I'm having a bit of trouble with an image that I'm converting for colour recognition.
The function looks like this:
void PaintHSVWindow(cv::Mat img){
cv::Mat HSV, threshold;
cvtColor(img, HSV, COLOR_BGR2HSV);
inRange(HSV, cv::Scalar(HMin, SMin, VMin), cv::Scalar(HMax, SMax, VMax), threshold);
Mat erodeElement = getStructuringElement(MORPH_RECT, cv::Size(3, 3));
Mat dilateElement = getStructuringElement(MORPH_RECT, cv::Size(8, 8));
erode(threshold, threshold, erodeElement);
dilate(threshold, threshold, dilateElement);
cv::resize(threshold, threshold, cv::Size(360, 286));
MyForm::setHSVWindow(threshold);
}
And the output looks as follows:
On the left is the input. On the right is supposed to be the same image, converted to HSV, filtered between the given thresholds to find the yellow ball, eroded and dilated to remove the smaller contours, and displayed in half the size of the original image. Instead, it takes the expected image and squashes 3 of them in the same space.
Any guesses as to why this would happen?
UPDATE 1:
OK, since it appears that running findContours on the image on the right-hand size still gives me the proper output, i.e. the contours from the distorted, 3-times-copied right-side image can be pasted into the right position on the left-side input image, I've decided to just take the distorted image and crop it for display purposes.

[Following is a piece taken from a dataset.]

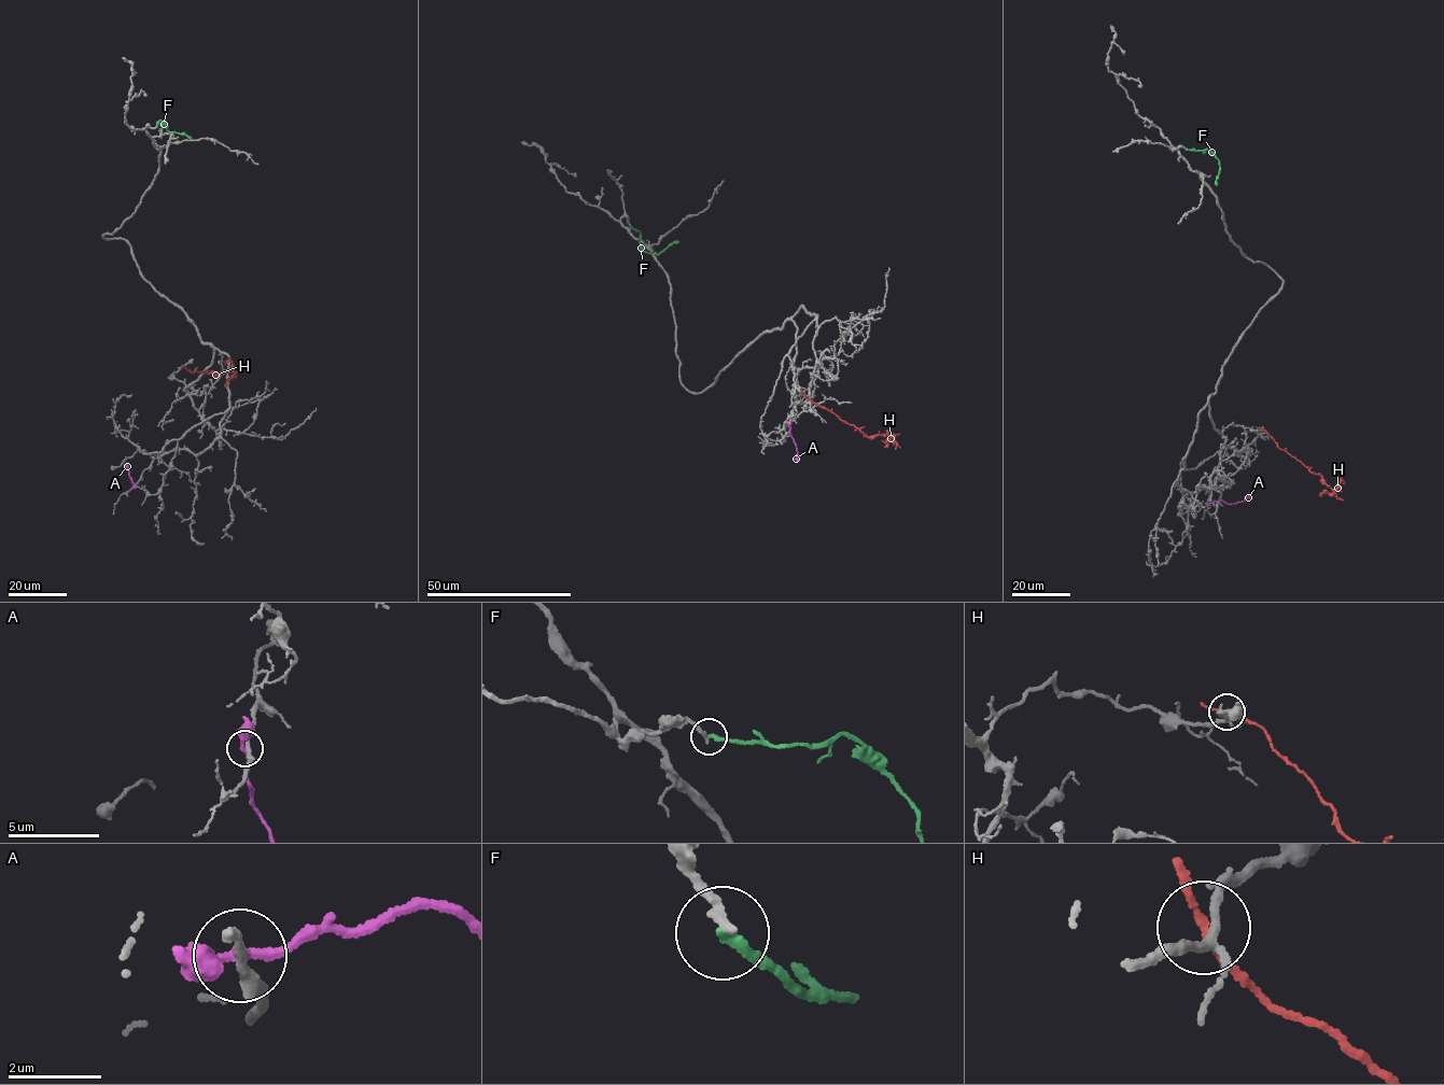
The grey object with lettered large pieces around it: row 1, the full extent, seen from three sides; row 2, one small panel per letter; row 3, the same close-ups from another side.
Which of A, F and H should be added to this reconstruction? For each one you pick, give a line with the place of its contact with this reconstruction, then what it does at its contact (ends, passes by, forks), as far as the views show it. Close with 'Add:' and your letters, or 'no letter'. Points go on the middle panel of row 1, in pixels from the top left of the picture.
Add: no letter

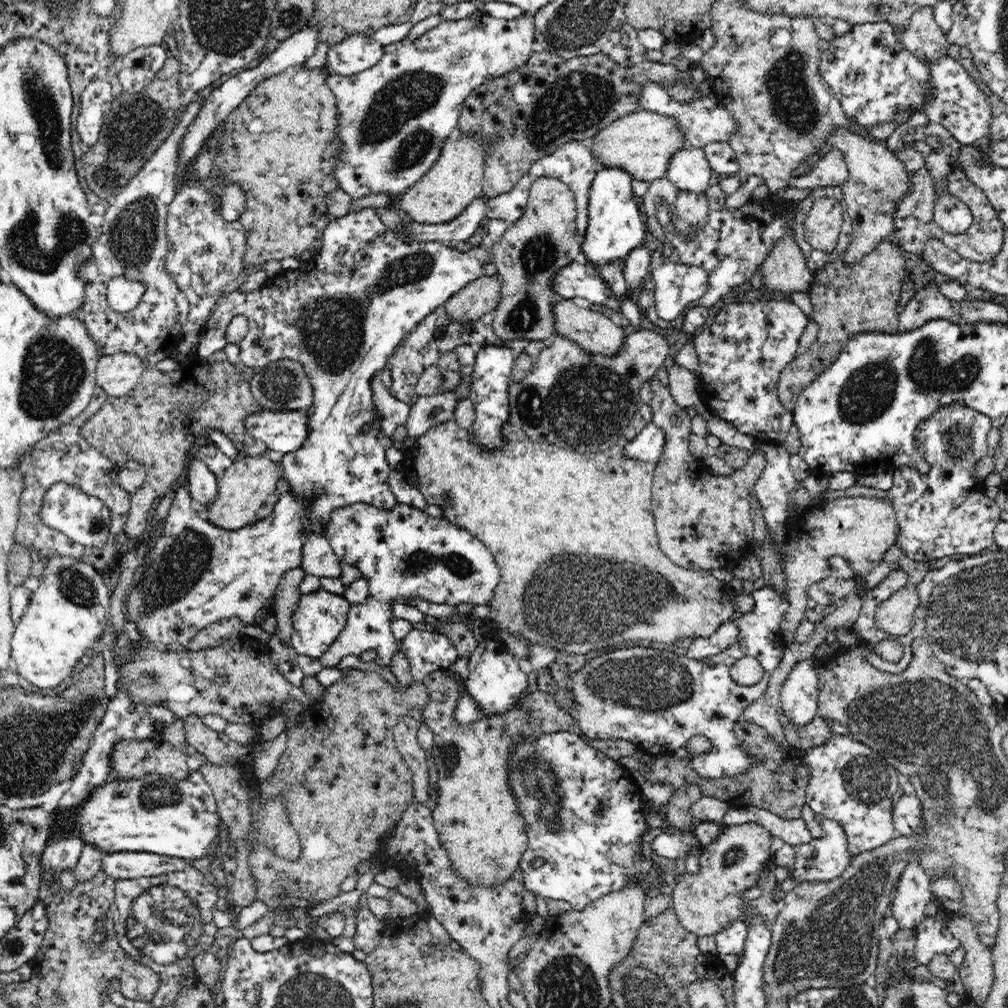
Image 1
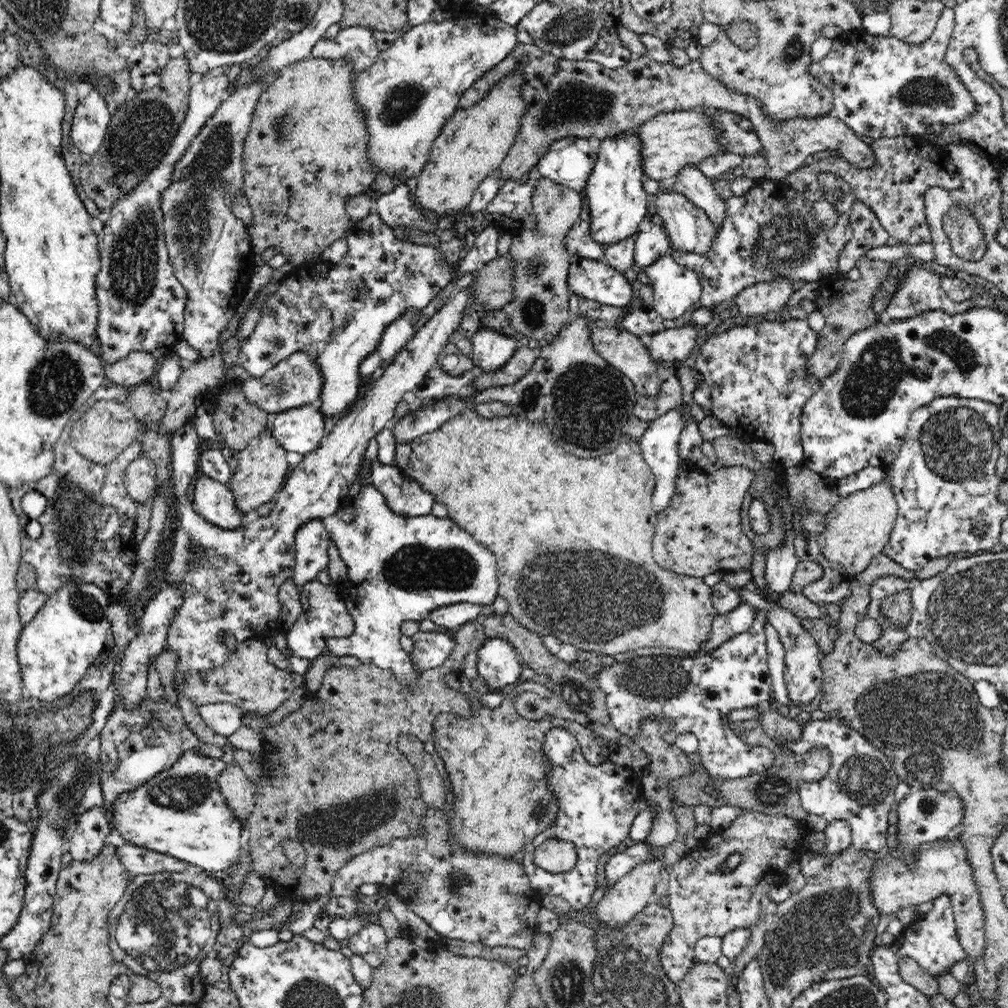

It will only ever be used to find the contours of a given HSV range in an image, and if it serves that purpose, I'm happy.
As @Nallath comments, this is apparently a channel issue. According to the documentation, the output of inRange()
should be a 1-channel CV_8U
image which is the logical AND
of all channel inclusives.
Your result means that somewhere along the way threshold
is being treated like a 3-channel plane-order image.
What version of OpenCV are you using?
I suggest that you show threshold
between every step to find the place where this conversion happens. This might be a bug that should be reported.